Being back home in Nashville/at Belmont and then Pinckneyville usually fills me up with the umph I need to keep going for the next few months in Haiti, but this time I found myself both elated to reconnect with loved ones and saddened that moving forward in life means leaving them behind for long periods of time. Before this stint home I would not have classified living and working in Haiti as a ‘sacrifice’. Sure there are conveniences and things that I sometimes miss like my car/transportation, non-work events to go to in my car (i.e. coffee shops with friends), easily accessible healthy foods, smooth roads, less heightened awareness of surroundings, and curling up in my cool bed on a Sunday afternoon. But often in Haiti the joys outweigh the things that rarely pop up on my radar as a ‘loss’.

This time at home, I began yearning for the relationships I miss out on in the US due to my detached presence long before I boarded the plane back to Haiti! It was so unusual. And I had to guard myself from thinking of the things I am having to ‘sacrifice’, because no matter where I end up in life, I want to be willing to lay it all down in obedience to the One who gave His very life for me.

Anyways, I ended up crying both leaving and returning to Haiti. But I am ever so thankful for loved ones and relationships and good memories that make leaving both places so difficult. I’m truly beginning to feel and understand when Miriam Adeney says, “You will never be completely at home again, because part of your heart always will be elsewhere. That is the price you pay for the richness of loving and knowing people in more than one place.”

 

April also came with its fair share of triumphs and moments that made me laugh at myself. I tried to begin doing things that I have been hesitant towards for a while, like driving farther in Haiti than my comfortable 10-15 minutes each way and running a half marathon in Nashville that has been unattainable until I decided to make it happen. Under my left eye was also bitten by a bug less than a week before my trip to the US, and I foolishly let the nasty swelling keep me in my room for half a day until I felt presentable enough to venture out after hours of icing and allergy medicine. Looking back, I laugh at the happenings that seem so monumental at the time yet insignificant now. With the right motivation and fuel, miles can be both driven and ran and the swelling will go down. It’s interesting to ponder what I have let keep me from flourishing.

As May begins I want to take time to breathe and take an inventory of what emotions are running through my body. I want to remember the victories and the losses, the sacrifices and the gains, the times I cowered in fear and the moments where I overcame. ‘May’ this be the month where I make the conscious decision to move from surviving to thriving and bring others with me along the way.

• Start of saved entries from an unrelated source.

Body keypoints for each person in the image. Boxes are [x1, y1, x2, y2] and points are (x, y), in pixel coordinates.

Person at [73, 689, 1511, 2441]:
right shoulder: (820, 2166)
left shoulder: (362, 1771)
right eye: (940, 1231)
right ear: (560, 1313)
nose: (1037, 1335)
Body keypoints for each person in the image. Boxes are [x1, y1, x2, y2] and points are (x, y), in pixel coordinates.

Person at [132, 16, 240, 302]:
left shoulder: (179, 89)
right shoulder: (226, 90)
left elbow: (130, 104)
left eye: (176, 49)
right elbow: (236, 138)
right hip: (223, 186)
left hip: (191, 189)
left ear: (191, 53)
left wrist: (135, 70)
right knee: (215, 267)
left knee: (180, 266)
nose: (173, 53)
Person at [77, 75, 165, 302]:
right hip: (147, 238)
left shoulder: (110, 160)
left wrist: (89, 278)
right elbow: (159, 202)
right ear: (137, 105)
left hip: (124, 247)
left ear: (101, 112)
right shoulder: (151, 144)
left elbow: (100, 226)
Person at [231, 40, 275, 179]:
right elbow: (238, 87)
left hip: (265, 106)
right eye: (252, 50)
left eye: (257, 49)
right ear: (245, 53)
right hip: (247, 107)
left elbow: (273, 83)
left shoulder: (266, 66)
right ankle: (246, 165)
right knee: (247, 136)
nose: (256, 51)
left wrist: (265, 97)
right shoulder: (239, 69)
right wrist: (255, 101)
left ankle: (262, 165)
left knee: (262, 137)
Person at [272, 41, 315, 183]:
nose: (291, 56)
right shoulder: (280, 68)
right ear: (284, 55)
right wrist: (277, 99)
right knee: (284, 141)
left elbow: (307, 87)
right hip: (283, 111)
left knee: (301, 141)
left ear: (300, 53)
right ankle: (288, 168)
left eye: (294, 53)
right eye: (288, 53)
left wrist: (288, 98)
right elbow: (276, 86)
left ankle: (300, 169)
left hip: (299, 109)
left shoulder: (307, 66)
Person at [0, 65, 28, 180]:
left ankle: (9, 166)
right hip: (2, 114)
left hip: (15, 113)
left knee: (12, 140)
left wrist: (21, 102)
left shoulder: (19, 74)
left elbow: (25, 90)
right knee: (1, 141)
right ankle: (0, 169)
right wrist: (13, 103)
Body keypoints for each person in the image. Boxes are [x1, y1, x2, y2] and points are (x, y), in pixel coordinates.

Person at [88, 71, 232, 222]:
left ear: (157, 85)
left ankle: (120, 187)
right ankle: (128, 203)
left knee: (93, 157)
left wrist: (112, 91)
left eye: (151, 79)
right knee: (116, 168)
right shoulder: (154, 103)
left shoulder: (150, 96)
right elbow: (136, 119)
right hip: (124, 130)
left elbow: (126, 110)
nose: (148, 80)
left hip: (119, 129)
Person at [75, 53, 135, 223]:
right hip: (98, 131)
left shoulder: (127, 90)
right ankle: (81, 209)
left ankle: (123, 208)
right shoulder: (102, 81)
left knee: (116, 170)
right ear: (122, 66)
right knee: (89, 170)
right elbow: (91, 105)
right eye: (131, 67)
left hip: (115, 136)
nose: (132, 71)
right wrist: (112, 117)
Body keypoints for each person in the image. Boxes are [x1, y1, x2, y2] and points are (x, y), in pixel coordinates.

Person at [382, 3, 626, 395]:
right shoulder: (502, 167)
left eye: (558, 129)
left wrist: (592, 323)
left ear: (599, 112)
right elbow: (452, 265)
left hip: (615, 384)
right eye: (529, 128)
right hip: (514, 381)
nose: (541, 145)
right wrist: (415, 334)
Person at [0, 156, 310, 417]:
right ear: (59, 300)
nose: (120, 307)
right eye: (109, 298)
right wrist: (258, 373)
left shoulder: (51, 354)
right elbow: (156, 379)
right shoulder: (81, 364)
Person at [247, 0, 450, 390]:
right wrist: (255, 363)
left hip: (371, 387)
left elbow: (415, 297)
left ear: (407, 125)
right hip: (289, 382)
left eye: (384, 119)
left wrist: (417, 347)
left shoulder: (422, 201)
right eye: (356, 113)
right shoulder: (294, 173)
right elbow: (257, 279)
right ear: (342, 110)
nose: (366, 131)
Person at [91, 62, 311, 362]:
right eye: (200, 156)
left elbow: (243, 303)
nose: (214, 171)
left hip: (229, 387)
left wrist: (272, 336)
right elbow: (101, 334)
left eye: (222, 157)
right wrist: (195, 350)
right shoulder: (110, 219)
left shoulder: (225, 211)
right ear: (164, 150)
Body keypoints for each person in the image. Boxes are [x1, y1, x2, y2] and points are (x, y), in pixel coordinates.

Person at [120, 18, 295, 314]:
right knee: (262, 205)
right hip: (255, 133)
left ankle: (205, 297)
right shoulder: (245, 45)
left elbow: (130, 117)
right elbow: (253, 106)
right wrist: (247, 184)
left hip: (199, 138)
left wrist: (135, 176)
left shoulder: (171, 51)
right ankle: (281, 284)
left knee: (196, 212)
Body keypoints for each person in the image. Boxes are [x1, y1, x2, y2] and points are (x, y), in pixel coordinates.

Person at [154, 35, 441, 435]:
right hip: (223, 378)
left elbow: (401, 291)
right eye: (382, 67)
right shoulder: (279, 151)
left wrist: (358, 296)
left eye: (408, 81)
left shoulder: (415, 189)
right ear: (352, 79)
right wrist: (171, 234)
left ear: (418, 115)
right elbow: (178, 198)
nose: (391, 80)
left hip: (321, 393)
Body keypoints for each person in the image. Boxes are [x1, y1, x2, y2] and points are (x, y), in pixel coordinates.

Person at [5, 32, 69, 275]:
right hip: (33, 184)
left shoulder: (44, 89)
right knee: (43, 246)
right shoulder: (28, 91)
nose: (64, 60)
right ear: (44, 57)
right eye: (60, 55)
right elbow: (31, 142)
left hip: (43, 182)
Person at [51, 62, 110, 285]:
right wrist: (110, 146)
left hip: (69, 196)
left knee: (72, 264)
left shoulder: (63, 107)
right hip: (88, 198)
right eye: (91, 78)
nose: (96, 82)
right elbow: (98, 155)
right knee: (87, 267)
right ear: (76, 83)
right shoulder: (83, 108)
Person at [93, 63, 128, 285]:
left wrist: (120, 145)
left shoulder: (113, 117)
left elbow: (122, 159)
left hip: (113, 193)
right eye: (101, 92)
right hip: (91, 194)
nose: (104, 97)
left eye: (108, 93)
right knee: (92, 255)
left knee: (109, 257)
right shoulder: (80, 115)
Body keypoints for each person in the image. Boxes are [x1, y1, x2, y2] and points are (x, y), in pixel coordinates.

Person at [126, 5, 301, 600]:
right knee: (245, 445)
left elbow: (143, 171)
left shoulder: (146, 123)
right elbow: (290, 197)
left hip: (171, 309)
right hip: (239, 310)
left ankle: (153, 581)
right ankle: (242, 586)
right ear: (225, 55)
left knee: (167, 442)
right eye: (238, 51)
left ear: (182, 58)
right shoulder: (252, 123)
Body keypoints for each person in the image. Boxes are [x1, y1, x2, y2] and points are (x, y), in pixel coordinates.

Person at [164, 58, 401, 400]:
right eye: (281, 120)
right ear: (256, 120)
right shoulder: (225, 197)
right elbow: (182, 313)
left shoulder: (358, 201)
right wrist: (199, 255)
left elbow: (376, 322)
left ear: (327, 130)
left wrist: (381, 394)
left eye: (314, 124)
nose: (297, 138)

5 thoughts on “Ansanm N’ap Fleri”

  1. Oh Shersty, you inspire me so much through your openness to our Lord and your tender heart in sharing!!! I love you! (The picture of your Haitian pizza reminded me of your first year at Children’s Music camp where you took picutres of all your meals. 🙂 Praying for you!!

    1. Deb! I love you too! I still take pictures of my food almost daily… Thank you for your prayers!

  2. As always, I was truly blessed in reading this. You express yourself so well and are so open with your feelings and emotions. You are such a blessing in Haiti, but also a genuine blessing to those of us who are fortunate to have known you and seen you grow! I can feel your love for the people and your burning desire to help them in a way that will allow them to provide and give them a future to look forward to.

  3. I continue to marvel at how you are growing in so many ways. I wish we didn’t have to share you with another country, but am so thankful for and blessed by your heart to help others. You are always in my thoughts and prayers.